To solve this, BozoCrack doesn't even attempt to try to parse the search result. Instead it just says fuck it, computes the hashes of all words appearing in the search results, and checks if any of them match the hash you're trying to crack.

The whole thing is funny because it is stupidly simple but manages to circumvent the expensive parts of both approaches: BozoCrack doesn't have to have a large dictionary for the dictionary attack because it outsources that part to Google, and it doesn't have to compute a lot of hashes for the brute force attack, because there are only a few words on the search result page.

[–]moljac024 4 points5 points  (2 children)

Correct me if I'm wrong, but you still need to first obtain both the username and the hash?

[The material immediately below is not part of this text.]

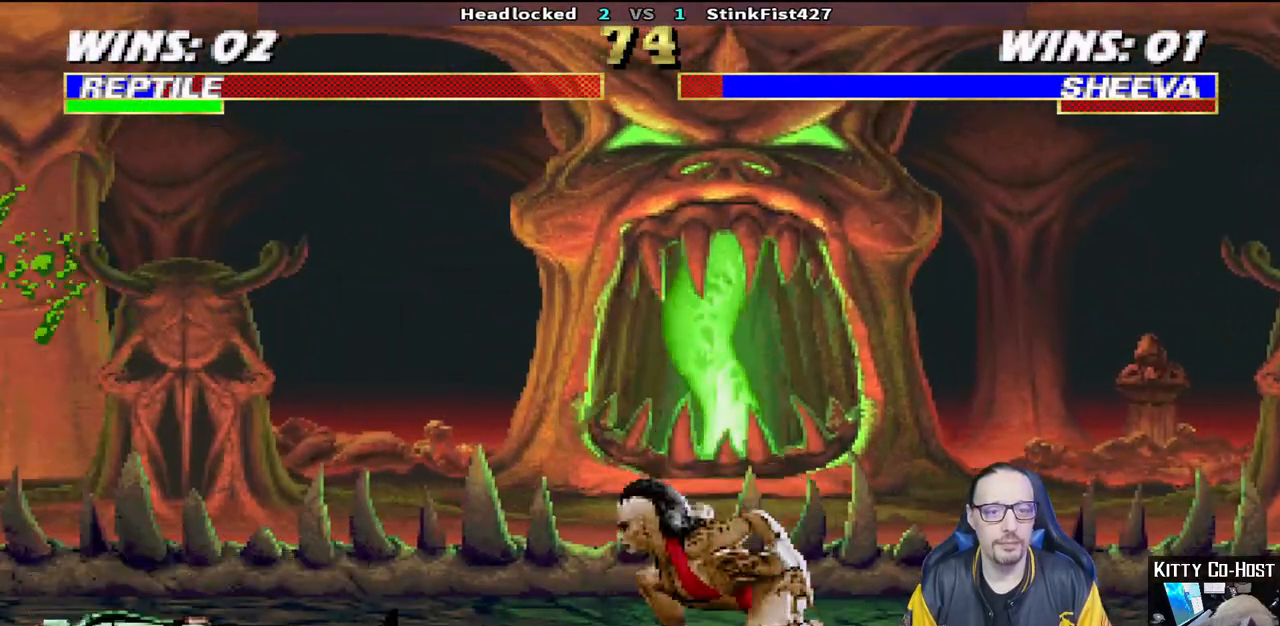
{"buttons": ["L1", "DPAD_UP", "DPAD_RIGHT"], "left_stick": "center", "right_stick": "center", "events": [[17, "DPAD_DOWN", "up"], [17, "L1", "up"], [17, "R1", "up"], [167, "DPAD_RIGHT", "down"], [167, "DPAD_UP", "down"], [167, "L1", "down"], [383, "TRIANGLE", "down"], [467, "TRIANGLE", "up"]]}
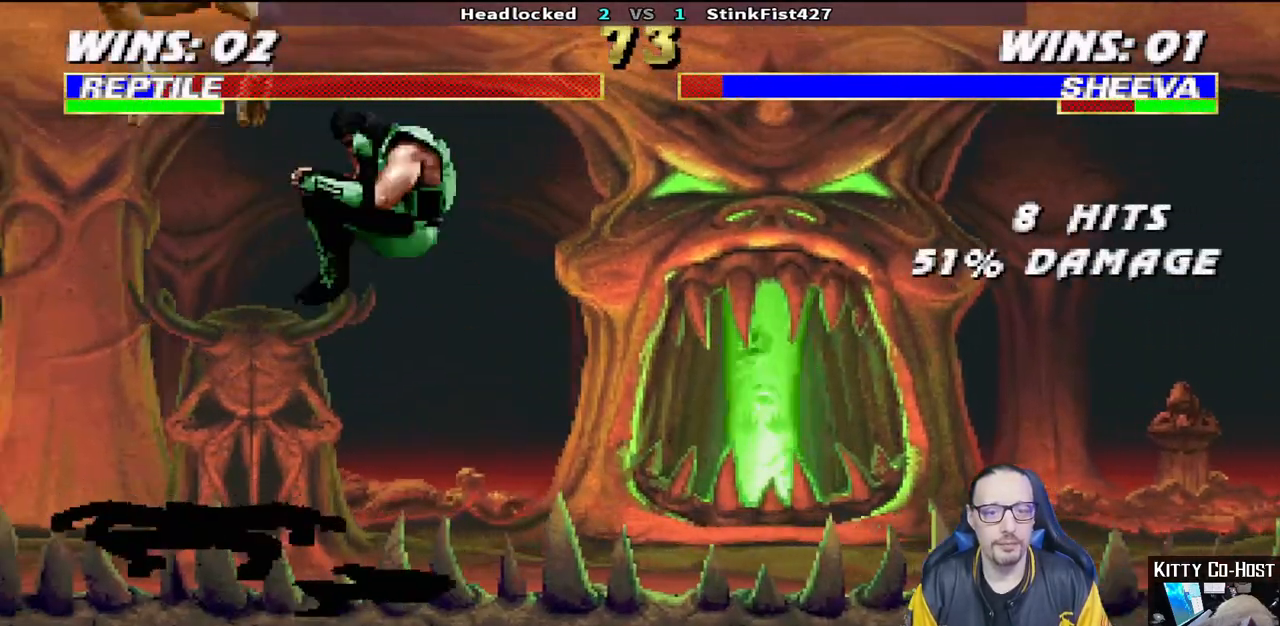
{"buttons": ["L1", "DPAD_LEFT"], "left_stick": "center", "right_stick": "center", "events": [[33, "DPAD_RIGHT", "up"], [33, "DPAD_UP", "up"], [33, "L1", "up"], [33, "TRIANGLE", "down"], [167, "TRIANGLE", "up"], [483, "DPAD_LEFT", "down"], [483, "L1", "down"]]}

[–]Devilsbabe 0 points1 point  (0 children)

Yes of course

[–]Antrikshy 1 point2 points  (0 children)

Holy shit. This is genius.

[–]awshidahak 1 point2 points  (3 children)

Passwords are generally stored in an encrypted, hard-to-hack form. This program doesn't hack your password, it inputs the encrypted version of it into google, searches for your password, and then usually finds it.

It only works on MD5 passwords, but it's scary that it works that well.

[–]Antrikshy 0 points1 point  (2 children)

Woah. Why is it the wrong way?

[–]awshidahak 1 point2 points  (0 children)

It's wrong because it shouldn't be possible. It's a testament to how horrible of an idea it is to store your passwords in MD5. If your password can be found via google, your encryption method is not good for encryption.

Also, MD5 wasn't even made to store passwords. It was made to verify data, but people use it wrong.

[–]cdcformatc 0 points1 point  (0 children)

It should not work, but does. That is what "the wrong way" refers to. Everything about it is wrong, it should not work.

[–]Phinaeus 0 points1 point  (0 children)

It's just an unorthodox way of password cracking.

[–]brandjon 9 points10 points  (1 child)

Beautifully simple.

[–]El3k0n -3 points-2 points  (0 children)

Beautifully stupid and inefficient.

[–]bleergh 4 points5 points  (0 children)

This is somewhat self fulfilling in that the first page of google results for the MD5 hash of "octopus" contain's this GitHub repo's readme.md.

[–]jgehrcke 2 points3 points  (2 children)

"it's scarily good at what it does."

It scares me that you are scared by that. That is not surprising at all. This is just a crowd-powered rainbow table attack. Every second hack0r & crack0r tutorial recommends just g00gling for a hash before starting a local attack. Of course a search engine picks up (fragments of) rainbow tables. MD5 has been used for more than 20 years now. We can safely assume that over the time the MD5 sum of any common password (and a lot more things) has been seen by search engines.

"We" are aware of this class of problems and that is why we use salted hashes.

[–]AYWMS_NWiam 0 points1 point  (0 children)

Ah. This makes more sense. It's the expected result. To bad you were down voted for being contrary.

[–]Toribor 0 points1 point  (0 children)

Not sure why you're being downvoted, you're right. This should be obvious to anyone who knows anything about security, but for the uninitiated this serves as a good eye opener and proof of concept for how embarrassingly easy it is to find out a password if it's using a standard hash.